It didn't work out the way I thought it would
I thought by freeing myself of the burdens of thinking about porn and its effects on society. I would be able to self heal myself. Maybe I need more time. I don't really know. I know I need therapy. I am using some therapy like apps on my phone.
Anyway I went over and realized that my addiction got worse after forgetting about all these things. I mean I guess I sort of did the whole I don't have an addiction route again.
So now I am back. I think why bother to leave something that worked. I mean if I become judgmental or moral. It doesn't mean much. I already know what is going to happen. I would rather become judgmental and do moral policing than go to another length of depravity in porn addiction.
Course on sex addiction
I am also watching a new course in Path For Men. It's free. It is a good course. I have never thought about my purpose before. Try to do the exercises. I do if they seem difficult or interesting. The website name is misleading, it is not stereotyping or anything. I guess their main audience is men.
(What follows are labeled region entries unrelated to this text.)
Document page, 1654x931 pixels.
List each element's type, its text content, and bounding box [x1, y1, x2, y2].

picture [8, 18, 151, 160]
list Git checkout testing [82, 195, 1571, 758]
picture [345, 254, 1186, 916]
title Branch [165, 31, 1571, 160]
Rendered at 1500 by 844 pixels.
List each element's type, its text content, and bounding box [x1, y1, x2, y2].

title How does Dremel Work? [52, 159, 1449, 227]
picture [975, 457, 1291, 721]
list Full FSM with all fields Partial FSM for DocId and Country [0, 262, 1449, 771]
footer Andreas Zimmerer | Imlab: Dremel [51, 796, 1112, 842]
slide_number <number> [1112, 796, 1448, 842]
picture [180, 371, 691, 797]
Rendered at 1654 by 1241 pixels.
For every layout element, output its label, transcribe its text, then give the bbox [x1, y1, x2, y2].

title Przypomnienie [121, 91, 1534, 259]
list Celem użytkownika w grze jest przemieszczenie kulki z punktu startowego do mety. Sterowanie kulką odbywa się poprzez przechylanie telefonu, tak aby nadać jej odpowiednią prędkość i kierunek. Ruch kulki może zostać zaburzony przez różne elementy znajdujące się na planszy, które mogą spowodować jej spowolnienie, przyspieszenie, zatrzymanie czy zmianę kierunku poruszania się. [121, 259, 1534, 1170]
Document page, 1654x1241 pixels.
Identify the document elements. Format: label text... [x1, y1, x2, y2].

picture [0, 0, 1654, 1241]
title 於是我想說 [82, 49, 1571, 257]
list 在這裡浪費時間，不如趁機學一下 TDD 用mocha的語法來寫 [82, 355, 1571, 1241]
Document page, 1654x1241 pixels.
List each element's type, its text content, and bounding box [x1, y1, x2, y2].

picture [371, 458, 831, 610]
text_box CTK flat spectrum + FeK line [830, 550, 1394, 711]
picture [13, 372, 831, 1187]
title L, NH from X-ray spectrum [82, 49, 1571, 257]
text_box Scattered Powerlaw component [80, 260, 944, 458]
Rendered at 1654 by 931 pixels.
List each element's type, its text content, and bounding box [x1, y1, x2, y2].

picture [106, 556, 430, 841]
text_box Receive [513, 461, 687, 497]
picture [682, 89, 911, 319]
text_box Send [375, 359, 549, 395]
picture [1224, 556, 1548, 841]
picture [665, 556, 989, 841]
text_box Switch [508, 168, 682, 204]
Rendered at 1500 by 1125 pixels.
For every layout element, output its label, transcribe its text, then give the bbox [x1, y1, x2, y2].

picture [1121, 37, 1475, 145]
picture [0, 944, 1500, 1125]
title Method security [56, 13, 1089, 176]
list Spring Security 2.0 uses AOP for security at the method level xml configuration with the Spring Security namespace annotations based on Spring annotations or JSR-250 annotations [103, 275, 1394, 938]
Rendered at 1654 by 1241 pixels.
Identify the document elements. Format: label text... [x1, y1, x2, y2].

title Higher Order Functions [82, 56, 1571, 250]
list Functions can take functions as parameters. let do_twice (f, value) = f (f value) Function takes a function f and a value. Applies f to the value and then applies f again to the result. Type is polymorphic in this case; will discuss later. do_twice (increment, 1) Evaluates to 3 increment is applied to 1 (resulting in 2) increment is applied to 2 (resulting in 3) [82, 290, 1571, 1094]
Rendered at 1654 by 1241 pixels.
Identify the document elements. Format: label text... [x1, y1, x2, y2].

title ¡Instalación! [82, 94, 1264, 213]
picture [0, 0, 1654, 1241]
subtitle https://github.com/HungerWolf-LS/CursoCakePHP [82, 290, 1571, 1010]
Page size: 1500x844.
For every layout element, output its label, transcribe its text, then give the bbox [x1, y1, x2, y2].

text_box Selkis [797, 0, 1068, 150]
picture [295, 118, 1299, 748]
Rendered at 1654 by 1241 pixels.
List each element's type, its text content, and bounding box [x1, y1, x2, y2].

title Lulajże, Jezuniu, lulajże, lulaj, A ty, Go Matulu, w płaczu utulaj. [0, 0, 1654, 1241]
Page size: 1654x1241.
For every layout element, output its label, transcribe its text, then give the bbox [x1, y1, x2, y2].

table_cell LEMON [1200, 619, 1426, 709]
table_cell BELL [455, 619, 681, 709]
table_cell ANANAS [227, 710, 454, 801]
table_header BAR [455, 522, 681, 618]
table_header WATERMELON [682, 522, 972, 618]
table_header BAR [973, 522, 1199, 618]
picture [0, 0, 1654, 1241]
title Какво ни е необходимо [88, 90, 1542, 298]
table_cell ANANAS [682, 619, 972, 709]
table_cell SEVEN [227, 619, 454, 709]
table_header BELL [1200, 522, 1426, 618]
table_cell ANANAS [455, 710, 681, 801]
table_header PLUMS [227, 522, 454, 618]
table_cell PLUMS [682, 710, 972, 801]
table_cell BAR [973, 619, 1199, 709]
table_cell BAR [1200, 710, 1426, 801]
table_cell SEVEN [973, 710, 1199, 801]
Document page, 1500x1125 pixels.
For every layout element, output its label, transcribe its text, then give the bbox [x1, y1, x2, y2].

Data is incredibly important
I thought I failed miserably. I mean like yes. I have failed. But it is not as bad as it looks. I have gone back to how I used to be before 9 months ago. Actually I am not quite sure if my progress was this good the past 6-7 months. But since my mind is playing tricks I have to accept the reality.
There are some discrepancies. But at the least the data works to know how many times I have masturbated. It also shows how many times I have watched video porn. It skips other forms sometimes.
I basically use an excel sheet. You can also use an app called Loop Habit Tracker for Android. I would start with this now. You can easily visualize the data too.